By which Schlag meant that there is no great intellectual movement roiling the academy. In the last decades of the nineteenth century, Anglo-American law was summarized, categorized and systematized into the various doctrinal compartments we use today (contracts, torts, civil procedure, etc.). Before World War II, the advocates of “legal realism” argued that law was nothing more than an extension of human will, warts and all. Since the 1960s, the classroom has been washed by trendy waves such as critical legal studies (law is political and therefore bad), critical race theory (law is racist and therefore bad) and feminist legal theory (guess). But, according to Schlag, there’s not much intellectual ferment at the moment.

So why the vastly expanding body of scholarship?

“The legal academy clearly did not need five hundred contracts teachers to write treatises on contracts (six would do). How then to keep the other 494 duly employed? A three-pronged answer: (1) heighten the intricacy of analysis, (2) let the academics issue lots of normative recommendations, and (3) have them argue incessantly amongst themselves,” Schlag wrote.
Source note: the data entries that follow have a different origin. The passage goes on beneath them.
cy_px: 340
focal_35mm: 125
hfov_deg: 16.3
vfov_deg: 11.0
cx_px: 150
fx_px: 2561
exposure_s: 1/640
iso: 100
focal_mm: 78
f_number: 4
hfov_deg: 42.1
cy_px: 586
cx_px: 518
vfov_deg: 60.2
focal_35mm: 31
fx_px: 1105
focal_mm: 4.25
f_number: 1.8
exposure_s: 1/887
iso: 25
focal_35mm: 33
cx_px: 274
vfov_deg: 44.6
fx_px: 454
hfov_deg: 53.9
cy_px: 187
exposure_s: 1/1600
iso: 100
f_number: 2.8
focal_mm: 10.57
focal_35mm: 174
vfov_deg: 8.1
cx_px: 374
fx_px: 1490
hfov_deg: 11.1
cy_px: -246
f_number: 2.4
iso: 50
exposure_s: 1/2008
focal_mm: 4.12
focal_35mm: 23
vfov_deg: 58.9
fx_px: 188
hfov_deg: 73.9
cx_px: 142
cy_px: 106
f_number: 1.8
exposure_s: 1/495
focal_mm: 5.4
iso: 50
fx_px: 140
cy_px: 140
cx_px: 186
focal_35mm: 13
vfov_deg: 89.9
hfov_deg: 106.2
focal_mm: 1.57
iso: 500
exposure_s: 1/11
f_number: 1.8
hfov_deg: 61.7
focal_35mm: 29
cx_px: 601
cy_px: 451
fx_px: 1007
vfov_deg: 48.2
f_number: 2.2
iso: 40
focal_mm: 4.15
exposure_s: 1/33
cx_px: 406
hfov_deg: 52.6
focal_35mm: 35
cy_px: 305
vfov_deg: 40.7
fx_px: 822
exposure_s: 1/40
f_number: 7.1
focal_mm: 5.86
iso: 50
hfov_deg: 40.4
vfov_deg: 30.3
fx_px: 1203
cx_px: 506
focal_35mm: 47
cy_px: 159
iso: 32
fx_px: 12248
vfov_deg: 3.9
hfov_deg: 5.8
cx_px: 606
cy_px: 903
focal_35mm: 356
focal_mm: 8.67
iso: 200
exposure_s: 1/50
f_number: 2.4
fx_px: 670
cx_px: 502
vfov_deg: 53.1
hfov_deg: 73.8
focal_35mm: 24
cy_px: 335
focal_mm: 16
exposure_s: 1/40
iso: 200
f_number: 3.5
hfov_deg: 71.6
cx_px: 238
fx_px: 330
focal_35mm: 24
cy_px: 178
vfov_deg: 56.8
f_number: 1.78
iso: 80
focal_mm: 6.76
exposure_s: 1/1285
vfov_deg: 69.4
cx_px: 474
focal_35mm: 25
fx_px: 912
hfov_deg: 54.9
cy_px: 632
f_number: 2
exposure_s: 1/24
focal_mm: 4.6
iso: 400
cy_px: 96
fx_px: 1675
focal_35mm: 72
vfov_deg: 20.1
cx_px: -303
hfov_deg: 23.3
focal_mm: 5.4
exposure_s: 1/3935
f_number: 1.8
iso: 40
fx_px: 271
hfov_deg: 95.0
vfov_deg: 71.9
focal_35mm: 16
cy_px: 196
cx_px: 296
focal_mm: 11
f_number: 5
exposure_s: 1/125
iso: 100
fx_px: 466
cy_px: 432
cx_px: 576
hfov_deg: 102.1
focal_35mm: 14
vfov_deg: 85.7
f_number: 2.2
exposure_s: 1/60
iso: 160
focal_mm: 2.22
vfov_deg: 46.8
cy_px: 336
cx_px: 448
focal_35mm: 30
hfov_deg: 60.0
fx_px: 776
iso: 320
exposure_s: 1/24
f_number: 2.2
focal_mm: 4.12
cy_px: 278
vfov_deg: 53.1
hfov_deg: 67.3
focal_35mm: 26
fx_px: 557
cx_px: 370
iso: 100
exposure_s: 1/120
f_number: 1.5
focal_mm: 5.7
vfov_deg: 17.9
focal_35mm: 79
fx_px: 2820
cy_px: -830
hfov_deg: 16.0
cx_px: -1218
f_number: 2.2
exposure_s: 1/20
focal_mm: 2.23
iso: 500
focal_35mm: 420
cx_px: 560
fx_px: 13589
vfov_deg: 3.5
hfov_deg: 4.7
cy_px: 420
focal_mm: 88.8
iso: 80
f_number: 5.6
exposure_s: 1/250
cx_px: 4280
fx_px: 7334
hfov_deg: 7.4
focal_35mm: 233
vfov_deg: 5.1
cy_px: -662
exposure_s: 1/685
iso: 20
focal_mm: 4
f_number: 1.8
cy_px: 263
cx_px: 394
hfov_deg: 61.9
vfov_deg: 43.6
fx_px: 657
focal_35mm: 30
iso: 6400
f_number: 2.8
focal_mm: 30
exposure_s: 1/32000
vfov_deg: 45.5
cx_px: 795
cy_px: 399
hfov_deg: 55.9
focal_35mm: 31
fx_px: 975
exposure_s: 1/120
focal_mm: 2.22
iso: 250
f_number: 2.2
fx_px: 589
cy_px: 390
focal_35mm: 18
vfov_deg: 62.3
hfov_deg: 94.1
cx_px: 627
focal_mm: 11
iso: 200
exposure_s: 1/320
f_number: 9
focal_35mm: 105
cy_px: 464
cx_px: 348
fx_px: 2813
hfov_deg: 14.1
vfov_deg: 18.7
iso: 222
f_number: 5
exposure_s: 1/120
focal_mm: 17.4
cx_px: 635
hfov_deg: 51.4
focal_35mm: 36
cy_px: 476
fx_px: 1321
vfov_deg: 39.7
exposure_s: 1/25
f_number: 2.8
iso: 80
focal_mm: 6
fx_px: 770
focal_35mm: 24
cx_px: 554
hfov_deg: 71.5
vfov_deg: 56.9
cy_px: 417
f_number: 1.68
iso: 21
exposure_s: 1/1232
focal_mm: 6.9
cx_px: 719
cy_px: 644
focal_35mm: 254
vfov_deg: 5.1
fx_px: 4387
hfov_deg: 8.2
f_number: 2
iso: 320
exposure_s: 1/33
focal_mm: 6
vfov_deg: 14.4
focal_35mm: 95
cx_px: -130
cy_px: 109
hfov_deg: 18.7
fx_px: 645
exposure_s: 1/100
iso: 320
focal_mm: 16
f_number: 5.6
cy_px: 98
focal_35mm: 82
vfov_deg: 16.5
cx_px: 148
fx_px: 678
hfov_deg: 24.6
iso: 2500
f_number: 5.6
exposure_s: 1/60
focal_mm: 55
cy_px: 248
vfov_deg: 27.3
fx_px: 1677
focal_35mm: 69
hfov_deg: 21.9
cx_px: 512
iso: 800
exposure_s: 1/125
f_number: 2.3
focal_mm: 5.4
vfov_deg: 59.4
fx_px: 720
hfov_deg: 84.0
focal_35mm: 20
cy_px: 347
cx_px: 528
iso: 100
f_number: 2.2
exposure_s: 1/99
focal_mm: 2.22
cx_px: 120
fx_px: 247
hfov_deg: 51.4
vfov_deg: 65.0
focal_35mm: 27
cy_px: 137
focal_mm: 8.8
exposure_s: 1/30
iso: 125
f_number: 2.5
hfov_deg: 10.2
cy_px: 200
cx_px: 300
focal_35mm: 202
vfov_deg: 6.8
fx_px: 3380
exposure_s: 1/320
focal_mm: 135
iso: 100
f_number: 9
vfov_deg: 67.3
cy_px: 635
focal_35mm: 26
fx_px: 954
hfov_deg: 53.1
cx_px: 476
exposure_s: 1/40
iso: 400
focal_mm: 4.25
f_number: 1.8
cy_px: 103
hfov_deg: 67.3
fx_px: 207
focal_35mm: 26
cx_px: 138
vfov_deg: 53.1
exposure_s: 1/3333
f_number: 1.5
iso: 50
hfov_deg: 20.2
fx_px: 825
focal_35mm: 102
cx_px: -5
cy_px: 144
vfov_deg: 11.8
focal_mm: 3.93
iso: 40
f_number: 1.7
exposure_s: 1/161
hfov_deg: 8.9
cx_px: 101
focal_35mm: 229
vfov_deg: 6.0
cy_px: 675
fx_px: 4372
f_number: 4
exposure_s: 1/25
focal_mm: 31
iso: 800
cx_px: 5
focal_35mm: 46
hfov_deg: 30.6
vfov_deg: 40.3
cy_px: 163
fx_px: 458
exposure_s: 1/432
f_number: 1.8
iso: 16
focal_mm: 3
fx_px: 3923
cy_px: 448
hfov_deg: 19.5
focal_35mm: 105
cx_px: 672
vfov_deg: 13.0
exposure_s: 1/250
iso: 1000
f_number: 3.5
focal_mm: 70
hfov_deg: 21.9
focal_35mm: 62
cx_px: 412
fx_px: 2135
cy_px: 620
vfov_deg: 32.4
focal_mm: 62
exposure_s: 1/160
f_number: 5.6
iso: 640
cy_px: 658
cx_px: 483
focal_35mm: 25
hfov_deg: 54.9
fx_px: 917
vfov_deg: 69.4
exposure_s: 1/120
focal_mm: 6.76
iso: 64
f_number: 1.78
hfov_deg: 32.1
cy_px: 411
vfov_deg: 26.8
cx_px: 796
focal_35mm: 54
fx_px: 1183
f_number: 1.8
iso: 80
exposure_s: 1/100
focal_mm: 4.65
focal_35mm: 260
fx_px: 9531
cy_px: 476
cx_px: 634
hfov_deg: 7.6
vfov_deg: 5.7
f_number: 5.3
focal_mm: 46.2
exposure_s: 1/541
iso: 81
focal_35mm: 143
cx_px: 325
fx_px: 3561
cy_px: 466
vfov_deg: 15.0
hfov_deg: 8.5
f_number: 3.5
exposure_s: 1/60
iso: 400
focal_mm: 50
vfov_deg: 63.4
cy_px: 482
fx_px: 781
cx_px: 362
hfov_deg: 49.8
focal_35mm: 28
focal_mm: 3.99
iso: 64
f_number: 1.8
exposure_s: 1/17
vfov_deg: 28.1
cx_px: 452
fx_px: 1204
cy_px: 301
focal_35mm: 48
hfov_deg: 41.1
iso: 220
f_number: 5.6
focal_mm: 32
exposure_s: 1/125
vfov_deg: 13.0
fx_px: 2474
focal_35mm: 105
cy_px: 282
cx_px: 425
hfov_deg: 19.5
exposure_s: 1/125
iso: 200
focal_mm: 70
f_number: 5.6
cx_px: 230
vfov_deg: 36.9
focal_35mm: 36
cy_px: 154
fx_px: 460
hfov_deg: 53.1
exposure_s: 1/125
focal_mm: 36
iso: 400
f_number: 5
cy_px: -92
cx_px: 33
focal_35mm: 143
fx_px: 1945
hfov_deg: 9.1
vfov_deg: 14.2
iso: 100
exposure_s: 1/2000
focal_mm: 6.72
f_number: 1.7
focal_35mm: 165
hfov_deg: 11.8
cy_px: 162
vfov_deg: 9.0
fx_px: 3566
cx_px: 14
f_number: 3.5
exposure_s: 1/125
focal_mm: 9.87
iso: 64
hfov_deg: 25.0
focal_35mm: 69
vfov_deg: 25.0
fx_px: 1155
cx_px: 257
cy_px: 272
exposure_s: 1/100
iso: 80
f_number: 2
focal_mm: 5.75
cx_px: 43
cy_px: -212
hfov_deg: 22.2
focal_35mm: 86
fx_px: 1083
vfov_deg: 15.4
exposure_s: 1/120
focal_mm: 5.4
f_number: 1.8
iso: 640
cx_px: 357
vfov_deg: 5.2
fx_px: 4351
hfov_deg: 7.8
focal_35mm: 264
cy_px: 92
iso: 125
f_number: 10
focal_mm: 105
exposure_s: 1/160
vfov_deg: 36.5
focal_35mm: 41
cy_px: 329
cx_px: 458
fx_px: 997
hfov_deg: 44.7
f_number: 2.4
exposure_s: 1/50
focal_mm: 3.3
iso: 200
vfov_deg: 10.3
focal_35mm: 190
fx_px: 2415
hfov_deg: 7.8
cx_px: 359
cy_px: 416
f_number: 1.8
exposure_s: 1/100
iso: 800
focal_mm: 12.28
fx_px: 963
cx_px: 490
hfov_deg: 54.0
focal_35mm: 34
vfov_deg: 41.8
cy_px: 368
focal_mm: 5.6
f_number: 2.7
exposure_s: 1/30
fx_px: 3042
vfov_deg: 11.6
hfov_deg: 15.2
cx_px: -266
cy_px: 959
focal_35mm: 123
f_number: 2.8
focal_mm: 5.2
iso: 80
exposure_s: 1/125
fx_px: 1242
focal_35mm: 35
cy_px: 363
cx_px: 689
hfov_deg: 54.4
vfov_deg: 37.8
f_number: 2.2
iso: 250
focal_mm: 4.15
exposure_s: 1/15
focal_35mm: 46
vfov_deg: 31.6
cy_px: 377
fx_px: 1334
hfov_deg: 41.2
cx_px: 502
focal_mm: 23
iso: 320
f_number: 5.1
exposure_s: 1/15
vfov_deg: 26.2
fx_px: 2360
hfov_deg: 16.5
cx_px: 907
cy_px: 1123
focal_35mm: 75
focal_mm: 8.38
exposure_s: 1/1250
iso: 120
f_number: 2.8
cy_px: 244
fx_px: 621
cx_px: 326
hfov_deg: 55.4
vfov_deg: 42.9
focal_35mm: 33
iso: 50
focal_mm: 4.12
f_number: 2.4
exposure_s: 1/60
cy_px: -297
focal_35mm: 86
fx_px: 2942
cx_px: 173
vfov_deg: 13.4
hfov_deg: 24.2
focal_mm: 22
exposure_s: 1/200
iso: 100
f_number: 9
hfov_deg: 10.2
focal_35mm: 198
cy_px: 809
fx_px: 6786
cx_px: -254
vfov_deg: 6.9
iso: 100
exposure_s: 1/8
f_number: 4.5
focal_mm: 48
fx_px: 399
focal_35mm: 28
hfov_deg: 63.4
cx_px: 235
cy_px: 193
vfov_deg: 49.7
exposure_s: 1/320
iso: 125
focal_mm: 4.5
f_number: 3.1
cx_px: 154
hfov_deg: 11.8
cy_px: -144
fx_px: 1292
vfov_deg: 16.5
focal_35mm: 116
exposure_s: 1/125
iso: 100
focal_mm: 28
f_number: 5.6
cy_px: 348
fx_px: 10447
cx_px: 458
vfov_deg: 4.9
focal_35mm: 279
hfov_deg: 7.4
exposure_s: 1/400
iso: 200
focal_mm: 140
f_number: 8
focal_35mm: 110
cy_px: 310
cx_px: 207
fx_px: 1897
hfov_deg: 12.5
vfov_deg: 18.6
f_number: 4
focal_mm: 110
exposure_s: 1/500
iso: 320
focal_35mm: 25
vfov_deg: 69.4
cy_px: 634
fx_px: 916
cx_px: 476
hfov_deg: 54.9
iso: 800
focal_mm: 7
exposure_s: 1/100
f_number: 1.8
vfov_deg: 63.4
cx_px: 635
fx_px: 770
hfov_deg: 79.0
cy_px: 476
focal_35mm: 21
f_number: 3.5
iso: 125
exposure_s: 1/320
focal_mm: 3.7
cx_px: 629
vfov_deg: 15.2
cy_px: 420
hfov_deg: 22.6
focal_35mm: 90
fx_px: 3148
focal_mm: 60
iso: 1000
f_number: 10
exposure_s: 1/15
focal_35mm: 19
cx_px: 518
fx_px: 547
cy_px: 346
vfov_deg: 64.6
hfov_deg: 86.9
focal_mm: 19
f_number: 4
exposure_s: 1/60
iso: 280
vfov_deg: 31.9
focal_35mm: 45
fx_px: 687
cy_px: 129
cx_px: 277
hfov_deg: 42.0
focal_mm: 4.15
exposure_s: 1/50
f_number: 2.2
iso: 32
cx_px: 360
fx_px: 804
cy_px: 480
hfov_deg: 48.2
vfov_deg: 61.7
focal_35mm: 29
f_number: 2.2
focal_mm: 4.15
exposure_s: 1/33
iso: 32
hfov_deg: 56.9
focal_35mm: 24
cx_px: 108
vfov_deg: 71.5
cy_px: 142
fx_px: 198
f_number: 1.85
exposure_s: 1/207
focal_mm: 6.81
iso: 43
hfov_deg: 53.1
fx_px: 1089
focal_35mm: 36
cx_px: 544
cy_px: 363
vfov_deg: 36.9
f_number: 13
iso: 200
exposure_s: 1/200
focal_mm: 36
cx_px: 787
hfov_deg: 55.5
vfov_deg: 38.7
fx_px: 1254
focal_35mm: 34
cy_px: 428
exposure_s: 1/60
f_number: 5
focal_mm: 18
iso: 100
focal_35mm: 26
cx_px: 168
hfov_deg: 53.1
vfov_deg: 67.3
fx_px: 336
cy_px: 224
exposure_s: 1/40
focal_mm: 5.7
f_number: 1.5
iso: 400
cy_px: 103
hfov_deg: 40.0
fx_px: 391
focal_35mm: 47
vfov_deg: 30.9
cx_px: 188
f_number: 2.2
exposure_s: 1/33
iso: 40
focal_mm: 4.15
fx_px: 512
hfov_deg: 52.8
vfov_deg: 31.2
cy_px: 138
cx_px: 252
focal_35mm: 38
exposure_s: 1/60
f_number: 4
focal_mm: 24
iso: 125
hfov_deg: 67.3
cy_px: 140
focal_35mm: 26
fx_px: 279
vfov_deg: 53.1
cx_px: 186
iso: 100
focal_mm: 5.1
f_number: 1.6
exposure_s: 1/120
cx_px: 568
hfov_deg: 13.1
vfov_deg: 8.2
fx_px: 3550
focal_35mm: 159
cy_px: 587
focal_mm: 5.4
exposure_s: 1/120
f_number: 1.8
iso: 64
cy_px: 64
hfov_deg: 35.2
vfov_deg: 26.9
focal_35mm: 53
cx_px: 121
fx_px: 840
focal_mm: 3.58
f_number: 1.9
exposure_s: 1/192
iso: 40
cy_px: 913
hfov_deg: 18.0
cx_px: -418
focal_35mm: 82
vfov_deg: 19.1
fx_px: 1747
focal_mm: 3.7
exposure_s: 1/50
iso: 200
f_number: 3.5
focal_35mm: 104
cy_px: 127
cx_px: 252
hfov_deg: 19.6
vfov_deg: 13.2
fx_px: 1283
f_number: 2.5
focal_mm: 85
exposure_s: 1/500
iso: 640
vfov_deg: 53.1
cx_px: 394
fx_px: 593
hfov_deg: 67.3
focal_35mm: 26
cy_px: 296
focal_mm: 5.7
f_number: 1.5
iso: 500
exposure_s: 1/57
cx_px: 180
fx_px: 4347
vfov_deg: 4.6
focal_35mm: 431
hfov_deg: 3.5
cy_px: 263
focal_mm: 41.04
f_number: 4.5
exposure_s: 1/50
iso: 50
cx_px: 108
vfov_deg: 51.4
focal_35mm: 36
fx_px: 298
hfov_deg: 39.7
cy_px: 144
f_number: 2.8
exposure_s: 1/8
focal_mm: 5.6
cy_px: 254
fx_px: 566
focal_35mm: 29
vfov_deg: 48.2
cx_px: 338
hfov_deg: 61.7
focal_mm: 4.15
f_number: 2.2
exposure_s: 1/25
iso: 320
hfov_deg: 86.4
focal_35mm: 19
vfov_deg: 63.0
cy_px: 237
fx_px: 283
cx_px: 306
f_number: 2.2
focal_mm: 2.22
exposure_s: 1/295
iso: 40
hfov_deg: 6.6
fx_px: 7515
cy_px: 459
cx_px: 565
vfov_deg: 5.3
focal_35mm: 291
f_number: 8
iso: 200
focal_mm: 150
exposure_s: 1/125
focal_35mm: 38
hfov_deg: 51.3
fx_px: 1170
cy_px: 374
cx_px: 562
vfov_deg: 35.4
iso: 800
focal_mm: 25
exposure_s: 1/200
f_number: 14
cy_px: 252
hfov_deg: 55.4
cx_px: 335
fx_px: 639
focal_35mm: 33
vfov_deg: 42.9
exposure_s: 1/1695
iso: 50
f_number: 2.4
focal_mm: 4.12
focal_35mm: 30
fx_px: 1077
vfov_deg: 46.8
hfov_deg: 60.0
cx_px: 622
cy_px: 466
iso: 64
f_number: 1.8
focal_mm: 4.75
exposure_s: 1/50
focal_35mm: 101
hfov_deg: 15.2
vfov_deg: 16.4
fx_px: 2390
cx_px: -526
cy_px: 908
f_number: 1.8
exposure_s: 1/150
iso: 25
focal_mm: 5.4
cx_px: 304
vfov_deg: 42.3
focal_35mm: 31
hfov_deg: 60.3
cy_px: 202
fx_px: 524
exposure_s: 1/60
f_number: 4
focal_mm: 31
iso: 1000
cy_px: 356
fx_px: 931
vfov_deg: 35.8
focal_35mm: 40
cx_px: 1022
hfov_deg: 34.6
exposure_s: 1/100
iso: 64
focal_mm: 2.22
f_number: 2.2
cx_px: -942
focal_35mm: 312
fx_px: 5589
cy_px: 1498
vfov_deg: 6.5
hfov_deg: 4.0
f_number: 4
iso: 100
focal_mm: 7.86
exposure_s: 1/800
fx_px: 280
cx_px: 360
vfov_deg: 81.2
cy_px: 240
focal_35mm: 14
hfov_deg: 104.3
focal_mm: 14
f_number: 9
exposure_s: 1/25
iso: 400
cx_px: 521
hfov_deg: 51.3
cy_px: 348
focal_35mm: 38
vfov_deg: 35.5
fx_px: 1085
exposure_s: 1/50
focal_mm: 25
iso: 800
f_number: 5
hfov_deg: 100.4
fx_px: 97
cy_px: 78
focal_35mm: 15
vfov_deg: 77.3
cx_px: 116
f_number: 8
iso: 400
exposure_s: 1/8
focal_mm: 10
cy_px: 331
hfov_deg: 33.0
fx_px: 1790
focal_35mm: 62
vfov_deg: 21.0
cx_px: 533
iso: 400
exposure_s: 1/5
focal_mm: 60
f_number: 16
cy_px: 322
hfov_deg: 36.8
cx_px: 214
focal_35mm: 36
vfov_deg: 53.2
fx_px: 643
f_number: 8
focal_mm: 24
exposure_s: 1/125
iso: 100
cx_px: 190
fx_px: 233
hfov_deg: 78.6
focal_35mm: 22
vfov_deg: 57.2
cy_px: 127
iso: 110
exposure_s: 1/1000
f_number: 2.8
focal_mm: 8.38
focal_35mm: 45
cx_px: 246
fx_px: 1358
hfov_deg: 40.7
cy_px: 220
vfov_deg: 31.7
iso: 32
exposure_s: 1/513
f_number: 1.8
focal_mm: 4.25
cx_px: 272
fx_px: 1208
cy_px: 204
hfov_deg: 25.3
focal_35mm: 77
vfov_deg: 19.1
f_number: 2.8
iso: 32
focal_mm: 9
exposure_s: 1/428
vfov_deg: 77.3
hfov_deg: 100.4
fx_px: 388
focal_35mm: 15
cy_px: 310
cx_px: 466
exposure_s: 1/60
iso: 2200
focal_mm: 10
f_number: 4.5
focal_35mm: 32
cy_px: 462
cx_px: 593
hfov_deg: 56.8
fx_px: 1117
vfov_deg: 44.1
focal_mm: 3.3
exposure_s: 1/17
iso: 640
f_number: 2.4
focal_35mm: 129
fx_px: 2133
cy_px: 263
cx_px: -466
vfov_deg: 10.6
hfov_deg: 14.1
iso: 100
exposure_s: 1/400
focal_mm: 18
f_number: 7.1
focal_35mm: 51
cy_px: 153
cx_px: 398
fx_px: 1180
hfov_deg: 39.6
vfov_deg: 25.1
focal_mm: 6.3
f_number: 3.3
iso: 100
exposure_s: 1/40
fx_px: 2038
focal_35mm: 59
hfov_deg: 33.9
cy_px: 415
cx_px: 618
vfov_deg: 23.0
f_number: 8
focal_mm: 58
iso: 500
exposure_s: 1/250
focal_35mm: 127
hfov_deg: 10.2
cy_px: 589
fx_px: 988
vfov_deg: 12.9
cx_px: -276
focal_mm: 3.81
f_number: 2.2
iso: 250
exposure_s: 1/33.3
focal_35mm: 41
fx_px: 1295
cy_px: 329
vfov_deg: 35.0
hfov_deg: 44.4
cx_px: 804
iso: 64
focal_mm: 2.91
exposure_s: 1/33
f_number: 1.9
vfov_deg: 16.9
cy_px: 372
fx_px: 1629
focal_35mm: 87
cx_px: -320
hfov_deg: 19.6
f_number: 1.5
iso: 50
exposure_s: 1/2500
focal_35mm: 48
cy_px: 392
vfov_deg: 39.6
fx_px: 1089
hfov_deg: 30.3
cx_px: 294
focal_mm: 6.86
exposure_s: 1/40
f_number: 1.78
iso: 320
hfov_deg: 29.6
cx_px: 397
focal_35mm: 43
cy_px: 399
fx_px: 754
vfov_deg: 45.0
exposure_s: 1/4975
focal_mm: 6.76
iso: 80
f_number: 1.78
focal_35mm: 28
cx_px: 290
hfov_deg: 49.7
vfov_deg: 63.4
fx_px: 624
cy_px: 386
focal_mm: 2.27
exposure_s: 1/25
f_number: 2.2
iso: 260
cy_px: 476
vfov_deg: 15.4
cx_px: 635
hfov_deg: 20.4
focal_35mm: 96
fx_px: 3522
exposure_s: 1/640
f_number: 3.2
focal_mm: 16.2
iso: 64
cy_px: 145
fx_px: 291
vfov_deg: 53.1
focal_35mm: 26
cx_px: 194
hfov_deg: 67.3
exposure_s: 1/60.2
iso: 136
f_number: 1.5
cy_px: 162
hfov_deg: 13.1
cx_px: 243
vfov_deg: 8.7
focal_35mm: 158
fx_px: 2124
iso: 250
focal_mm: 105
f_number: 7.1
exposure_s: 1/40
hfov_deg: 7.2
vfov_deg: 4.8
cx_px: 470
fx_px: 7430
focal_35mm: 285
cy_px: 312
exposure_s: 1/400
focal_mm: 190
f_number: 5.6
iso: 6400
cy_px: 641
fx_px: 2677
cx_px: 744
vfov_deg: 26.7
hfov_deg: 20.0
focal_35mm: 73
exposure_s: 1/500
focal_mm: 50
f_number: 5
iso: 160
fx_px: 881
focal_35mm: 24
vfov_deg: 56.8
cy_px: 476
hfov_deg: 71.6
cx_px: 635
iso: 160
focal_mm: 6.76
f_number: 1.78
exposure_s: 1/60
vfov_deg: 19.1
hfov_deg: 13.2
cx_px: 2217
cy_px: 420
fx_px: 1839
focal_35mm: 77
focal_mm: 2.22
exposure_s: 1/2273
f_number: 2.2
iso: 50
Taken together, these professional activities – aimed, in terms of quality, at the high end of mediocrity -- guarantee full employment for law profs.

(The word “normative,” by the way, is a word you hear four million times in law school, but all it means is “related to the making of rules.” Like a lot of legal jargon, it’s a shabby idea dressed in a Latin tuxedo.)

Meanwhile, law professors become fixated not on the intellectual or methodological rigor of their work but on various types of numerical rankings. “Quantification rules as the major parameter of academic excellence,” Schlag wrote. “To put it simply: lots of articles + lots of pages + lots of words + lots of certification = double-plus-good knowledge.”

The numbers race becomes a way to avoid the big issue of whether the work is worth doing. “We don’t have to worry that the enterprise might be entirely worthless if we’re totally fixated on how well or how badly we are doing it relative to everybody else,” Schlag wrote.

Schlag’s conclusion is that the character of modern life is essentially neurotic and that the legal professoriate mirrors society in “the excruciating intricacies of everyday demands, the symbolic overinvestment of meaning in the trivial, the obsessive monitoring of everything to within an inch of its life.”

If anything, Schlag’s criticisms are too mild. For most law students, the most shocking aspect of the education is the creeping realization that almost none of the professors have much experience practicing law. The average prof worked at a firm for one or two years before moving into academia. So the fundamental critique of law profs is that they are profoundly unsuited to conduct their core function: training future lawyers.

What law professors like to do is think big thoughts. A few are astonishingly good at that. But then there's the other 6,900. Unfortunately, the incentives of the tenure track reward faculty for scholarship – not for teaching and certainly not for lawyering ability -- so junior professors write and write and write. Even if there's nothing going on.